Specializes in 26 yrs ER, Dialysis, HH, Education.

Scorio, the bottom line is you seem to have a good attitude about the whole situation. Yes there could be some adjustments made on your part, as well as adjustments made on your preceptor's part. However, as it has been stated, nursing is unfortunately and eat your young profession. I have always hated that term and have really dislike working with some of the nurses that had that mentality. One response was get out of it now while you can, and they don't refer anyone to choose nursing as a career; I can't get on board with that mentality either. If you get into nursing for the right reasons, to help people and to enrich someone else's life, nursing can be very rewarding. I can honestly say with 100% certainty I still like what I do.

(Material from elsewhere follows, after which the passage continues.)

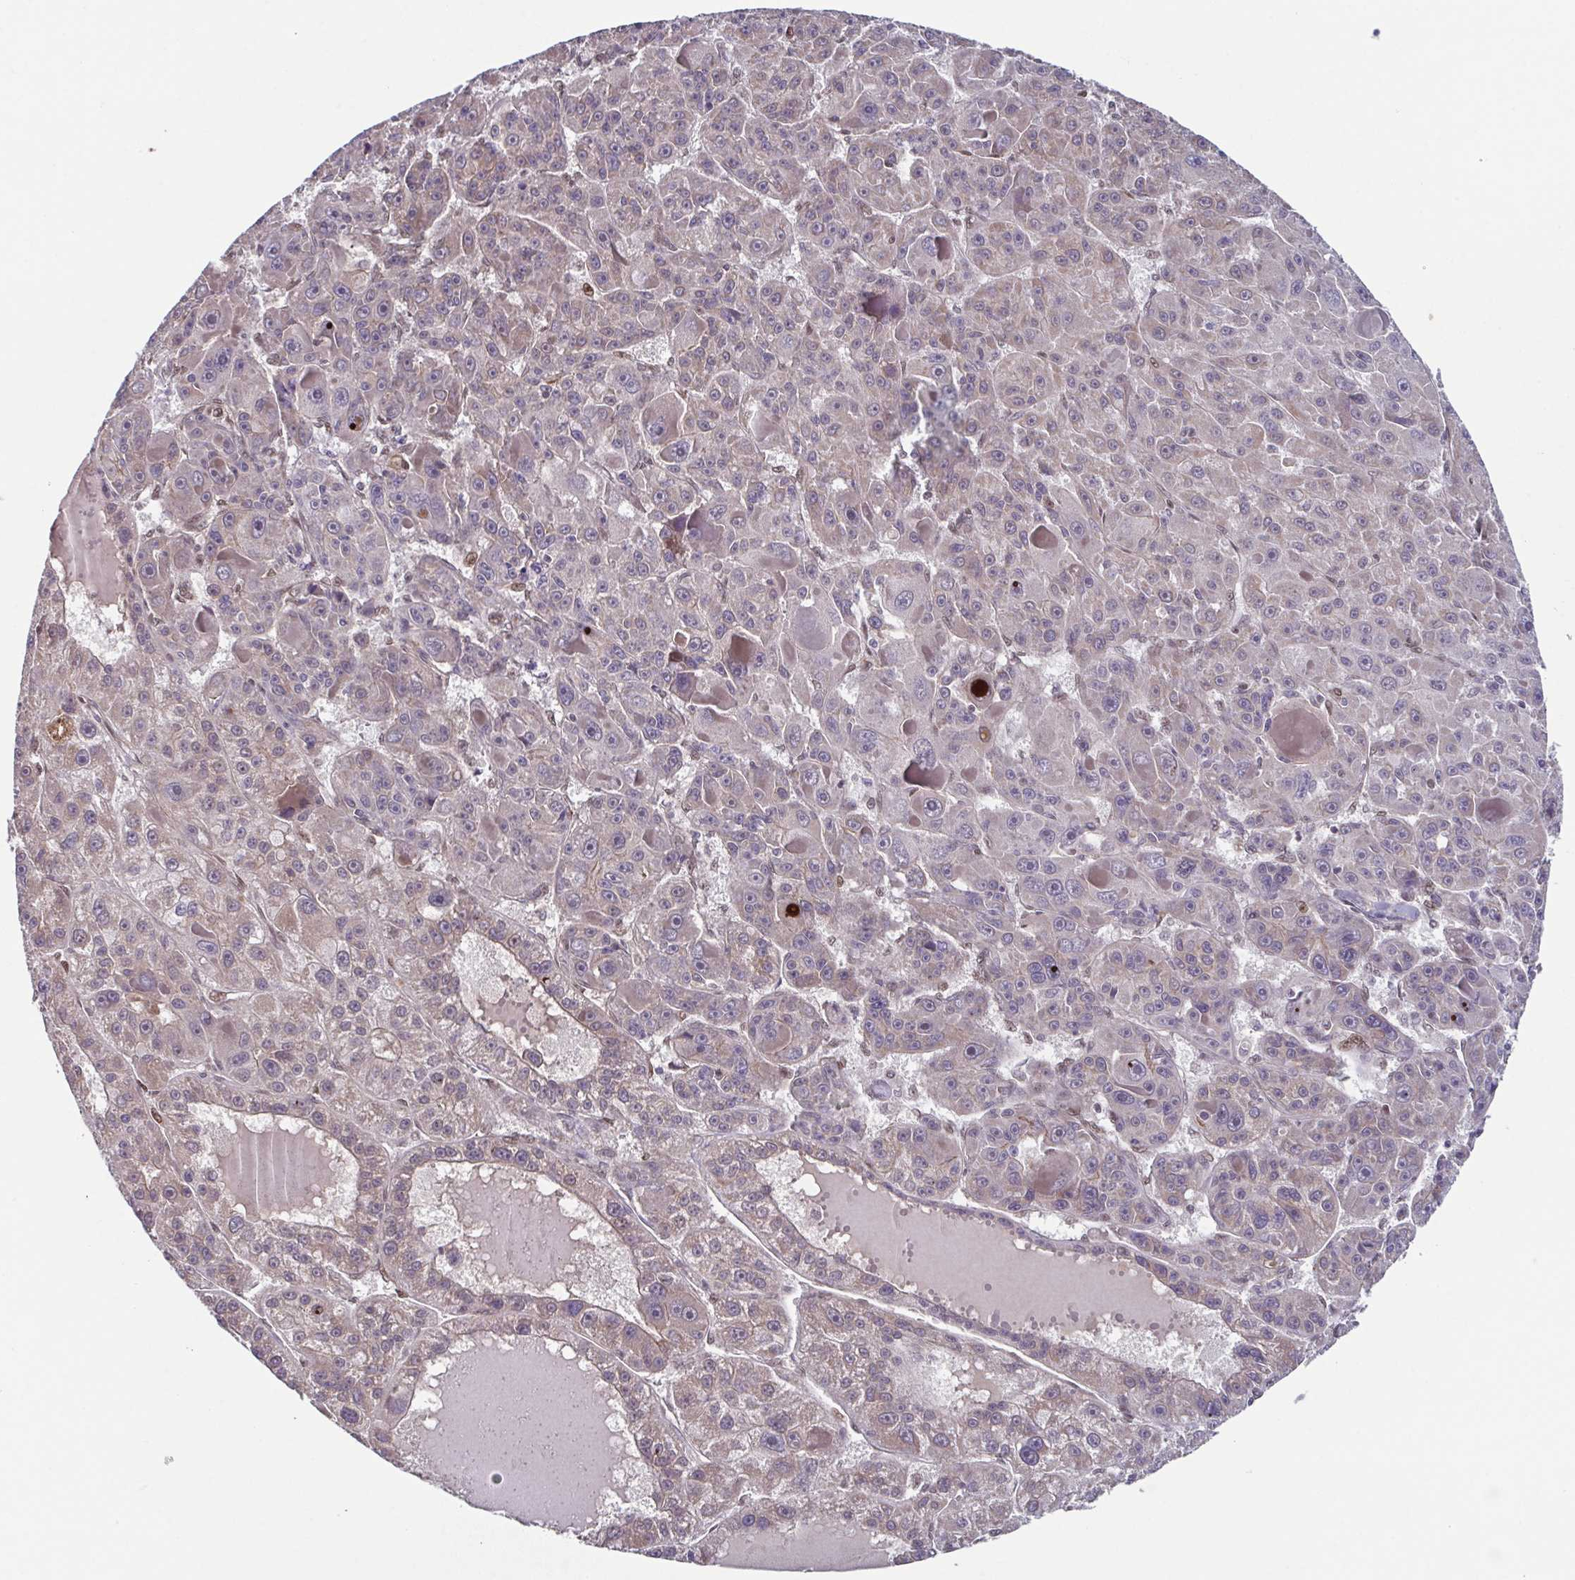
{"staining": {"intensity": "weak", "quantity": "25%-75%", "location": "cytoplasmic/membranous"}, "tissue": "liver cancer", "cell_type": "Tumor cells", "image_type": "cancer", "snomed": [{"axis": "morphology", "description": "Carcinoma, Hepatocellular, NOS"}, {"axis": "topography", "description": "Liver"}], "caption": "Liver cancer tissue shows weak cytoplasmic/membranous staining in about 25%-75% of tumor cells", "gene": "TTC19", "patient": {"sex": "male", "age": 76}}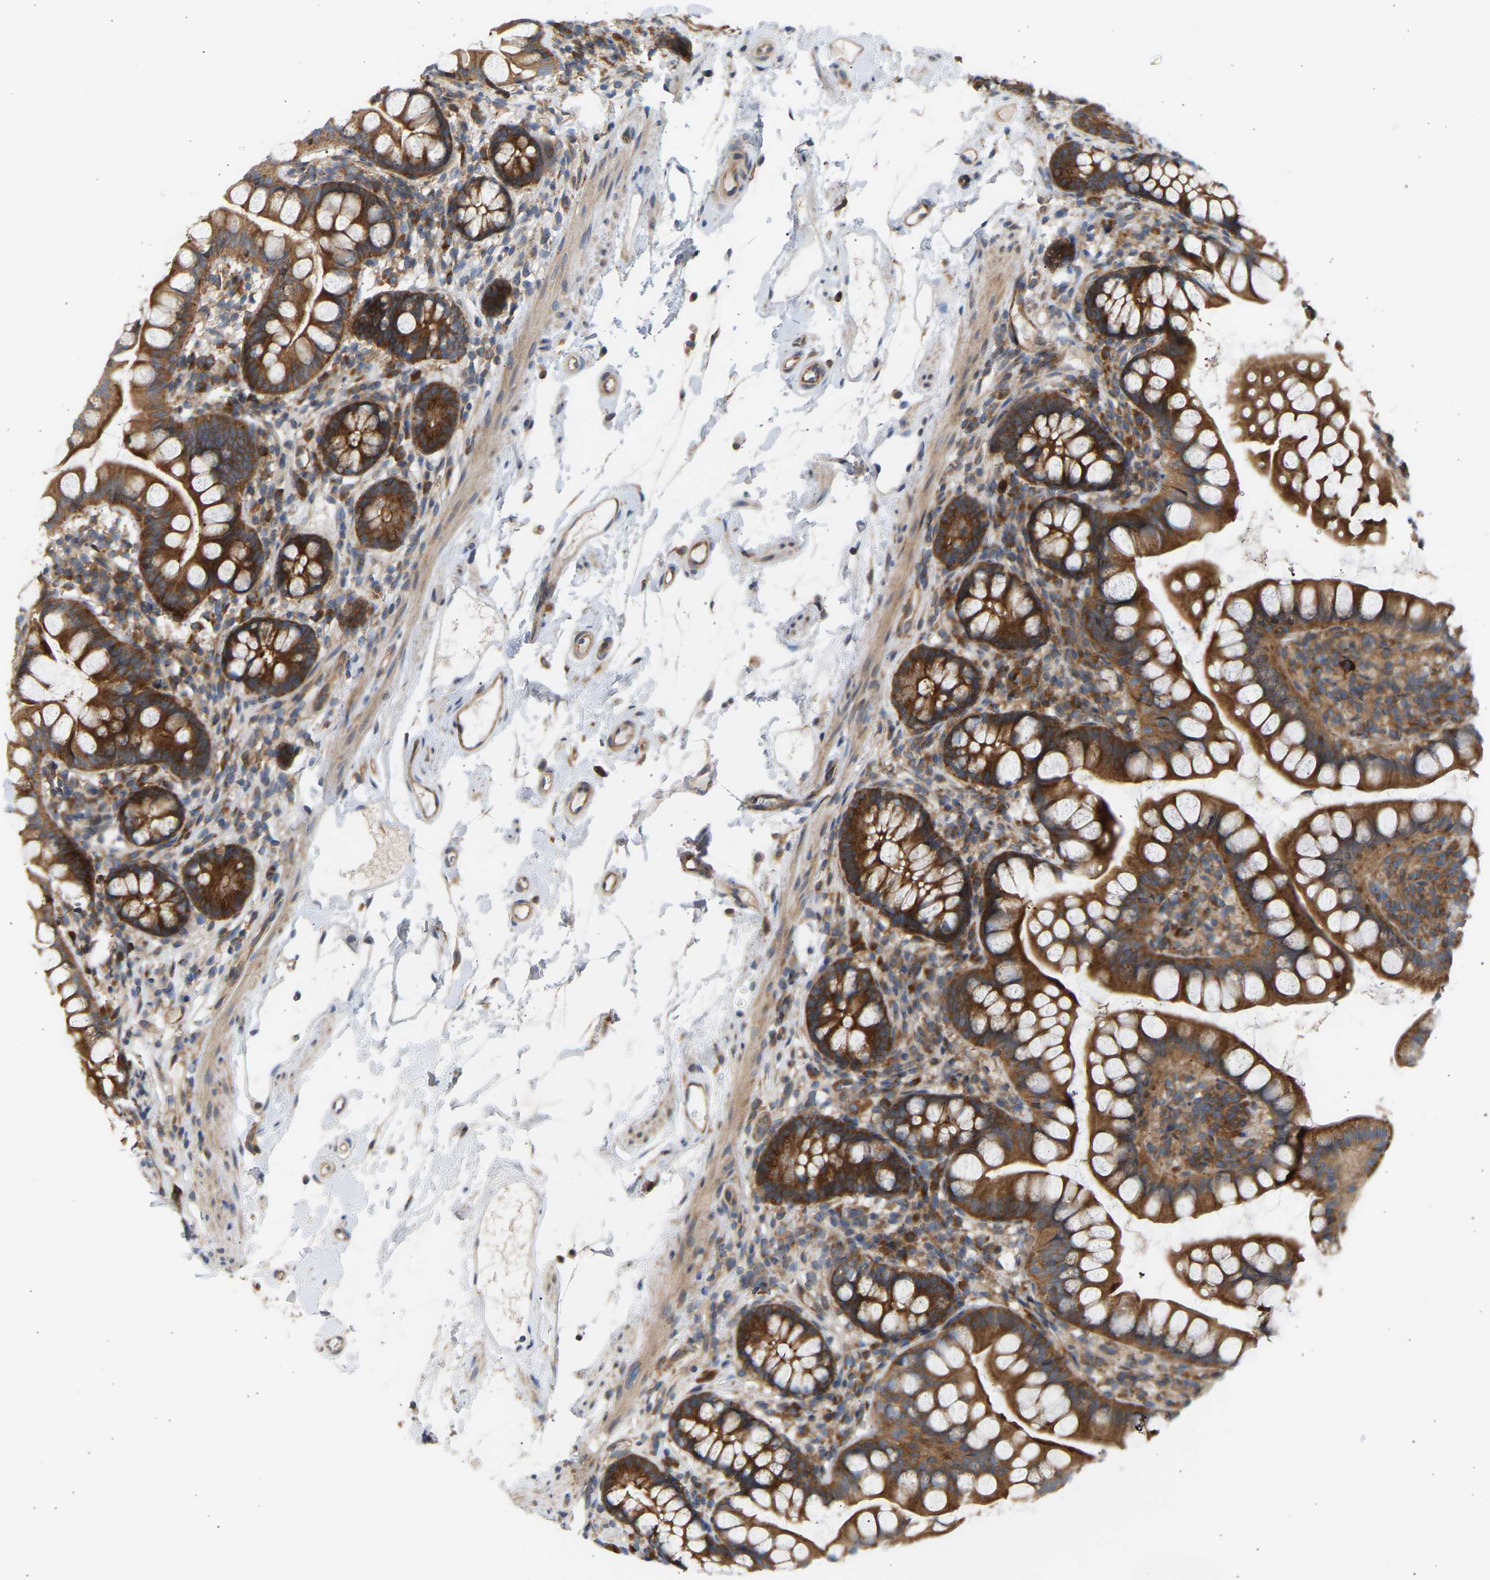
{"staining": {"intensity": "strong", "quantity": ">75%", "location": "cytoplasmic/membranous"}, "tissue": "small intestine", "cell_type": "Glandular cells", "image_type": "normal", "snomed": [{"axis": "morphology", "description": "Normal tissue, NOS"}, {"axis": "topography", "description": "Small intestine"}], "caption": "The micrograph shows staining of normal small intestine, revealing strong cytoplasmic/membranous protein expression (brown color) within glandular cells. Immunohistochemistry (ihc) stains the protein in brown and the nuclei are stained blue.", "gene": "GCN1", "patient": {"sex": "female", "age": 84}}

I truly hope everything works out for you and you get through the semester holding your head high.

Specializes in Mental Health.

I'm a little confused - did/do most of you get taught and reviewed by the nurses at your clinical sites or the instructor? At my school the instructors are basically like Superwoman and are supervising all 5-6 of us throughout the entire shift. The good nurses will pull us into other rooms if they are doing something interesting, and add some teaching on top of what our instructor is working on with us, but for the most part it is our instructor who is doing meds with us (until later in the clinical after she has watched us a couple of times), who is going over our charting, who is asking us questions about why this and that on all the patients - and they are always very well prepped on all of our patients as well. It's really amazing actually they work so hard and I've learned SO much from my clinical instructors.

I've heard there are other schools at our sites where the instructors basically drop the students off and then disappear for the day and the nurses all hate it, but I didn't think that was the norm, but now I'm not so sure?

I know it's a little late in the discussion and sorry if I missed it:

So are these staff nurses who are submitting this commentary ("evaluations")? And where is your actual clinical instructor in all of this?

You mentioned your director - is that someone in your SoN, or the director of the floor you're assigned to, or what?

I'm trying to understand how the off-hand feedback from (?) nurses you might have interacted with intermittently for several hours ends up being more than a constructive criticism or compliment. Hoping there is a clinical instructor that is actually evaluating your overall work?

ETA, sorry, looks I was typing while the poster above was asking basically the same question...

Specializes in 26 yrs ER, Dialysis, HH, Education.

Rionoir, when I was in school, my instructor stayed with the students and did like you described. However, the school I am teaching at now has the instructors on-site, but the students are with a staff nurse. I make rounds every hour or two, help them with procedures as needed, meds, review the patients with them, grade care plans and other clinical assignments. We have a pre and post conference. My students come to me all the time and I'm very interactive with my students. That's the way the state BoN says it has to be done, and it is the way the facilities like it. The students seem to like it and they say they feel more confident andlike they are more included with the staff when it is done this way. I see pros and cons both ways.

Specializes in Med-Surg newbie.
4 hours ago, Rose_Queen said:

That would be because the schools are often sending students to the facility and the instructor is "somewhere in the building". When I went to nursing school, we were the responsibility of our instructor- that was who we went to with questions, that was who was at our side to pass meds, that was who was at our side to perform a procedure. Schools need to go back to that model instead of dumping students on the nurses who are getting zero compensation for being a de facto clinical instructor. The only exception was our senior capstone, and that was set up specifically with nurses who volunteered for the preceptorship.

That's exactly how it was when I went to nursing school. We were assigned to shadow a nurse but if we had questions, had to give meds, had to do anything the nurse asked that we didn't know how to do, we went right to our clinical instructor.